Really? I'd interpret it as 0. That is, I take
$$\sum_{n=a}^bf(n)$$
as shorthand for
$$\sum_{n\in\mathbb{Z},a\le n\le b}f(n)$$

4. Jun 4, 2009

### EngWiPy

What is zero, the whole summation, or the index r?

5. Jun 4, 2009

### DrGreg

The whole summation.

To perform a sum, you start with zero, then for each value of n that satisfies the condition specified, you add f(n). In this case, there are no such values of n, so the answer remains zero.

That's my interpretation at least. But there may be other opinions.

Incidentally, some computer languages such as C work similarly. A loop of the form for(n=10; n<0; n++) is never executed.

6. Jun 4, 2009

### Moo Of Doom

Most of the time, it's best to assume the summation is zero, but it really depends on your application. If a sum like this pops up somewhere for some reason, you should interpret it in context to see if it makes sense at all.

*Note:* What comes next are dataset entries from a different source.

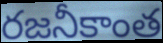
రజనీకాంత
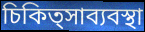
চিকিত্সাব্যবস্থা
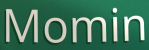
Momin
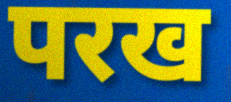
परख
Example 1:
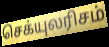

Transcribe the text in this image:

செக்யுலரிசம்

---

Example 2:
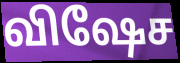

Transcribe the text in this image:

விஷேச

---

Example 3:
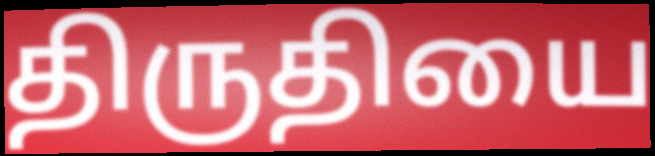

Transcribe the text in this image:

திருதியை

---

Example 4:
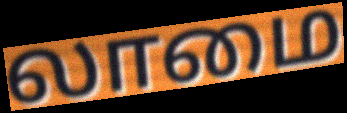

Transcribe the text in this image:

லாமை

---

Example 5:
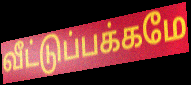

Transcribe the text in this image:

வீட்டுப்பக்கமே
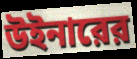
উইনারের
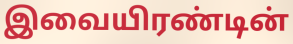
இவையிரண்டின்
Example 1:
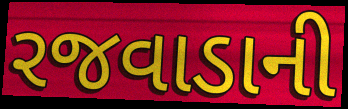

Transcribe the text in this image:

રજવાડાની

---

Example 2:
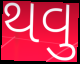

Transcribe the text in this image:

થવુ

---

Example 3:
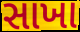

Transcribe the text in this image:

સાખા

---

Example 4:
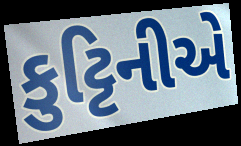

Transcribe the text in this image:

કુટ્ટિનીએ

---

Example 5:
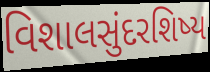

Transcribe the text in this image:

વિશાલસુંદરશિષ્ય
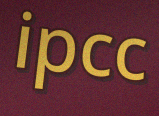
ipcc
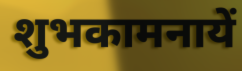
शुभकामनायें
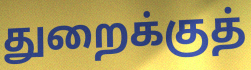
துறைக்குத்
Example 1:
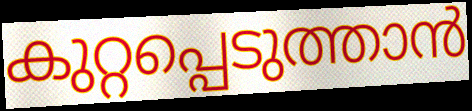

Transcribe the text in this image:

കുറ്റപ്പെടുത്താൻ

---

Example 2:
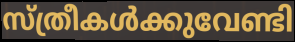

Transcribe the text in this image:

സ്ത്രീകൾക്കുവേണ്ടി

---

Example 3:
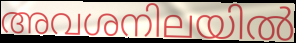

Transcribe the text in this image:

അവശനിലയിൽ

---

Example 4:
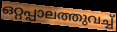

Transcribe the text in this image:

ഒറ്റപ്പാലത്തുവച്ച്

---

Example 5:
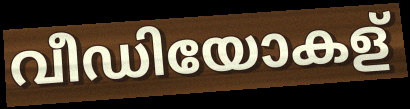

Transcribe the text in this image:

വീഡിയോകള്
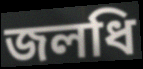
জলধি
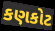
કણકોટ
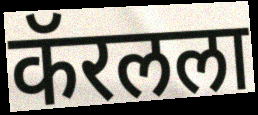
कॅरलला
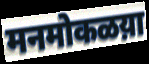
मनमोकळय़ा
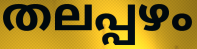
തലപ്പഴം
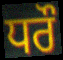
ਧਰੌ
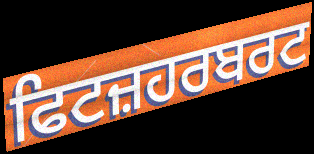
ਫਿਟਜ਼ਹਰਬਰਟ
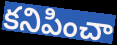
కనిపించా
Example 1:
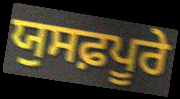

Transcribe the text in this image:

ਯੁਸਫ਼ਪੂਰੇ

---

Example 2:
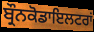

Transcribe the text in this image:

ਬ੍ਰੌਨਕੋਡਾਇਲਟਰਾਂ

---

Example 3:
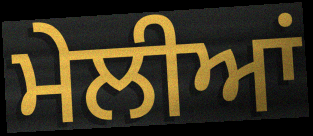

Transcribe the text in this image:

ਮੇਲੀਆਂ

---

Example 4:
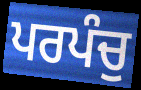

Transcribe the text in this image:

ਪਰਪੰਚੁ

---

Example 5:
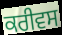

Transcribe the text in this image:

ਕਰੀਵਸ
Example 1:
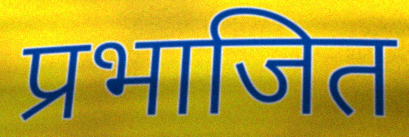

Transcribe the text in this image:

प्रभाजित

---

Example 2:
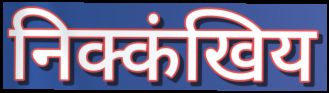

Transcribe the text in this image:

निक्कंखिय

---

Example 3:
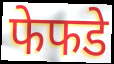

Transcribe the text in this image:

फेफडे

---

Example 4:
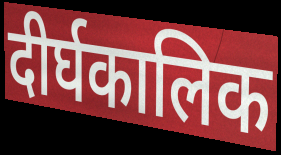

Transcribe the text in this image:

दीर्घकालिक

In some cases, for instance in finite calculus, it might be more useful to interpret it slightly differently. It is well known that

$$\int_a^b f(x) dx = -\!\!\!\int_b^a f(x) dx,$$

and since integrals are sort of like infinite sums, perhaps sums should work similarly. If $$a < b < c$$, we have

$$\sum_{k = a}^b f(k) + \sum_{k = b + 1}^c f(k) = \sum_{k = a}^c f(k).$$

It might be nice to extend this to cases other than $$a < b < c$$. For example, we would have

$$\sum_{k = a}^{b - 1} f(k) + \sum_{k = b}^a f(k) = \sum_{k = a}^a f(k) = f(a),$$

which would imply that

$$\sum_{k = b}^a = f(a) - \sum_{k = a}^{b - 1} = -\!\!\!\sum_{k = a + 1}^{b - 1}.$$

We would then have

$$\sum_{k = a}^{a - 1} f(k) = 0,$$

but

$$\sum_{k = a}^{a - 2} f(k) = -f(a - 1).$$

Which interpretation you should choose is up to the application.

Last edited: Jun 4, 2009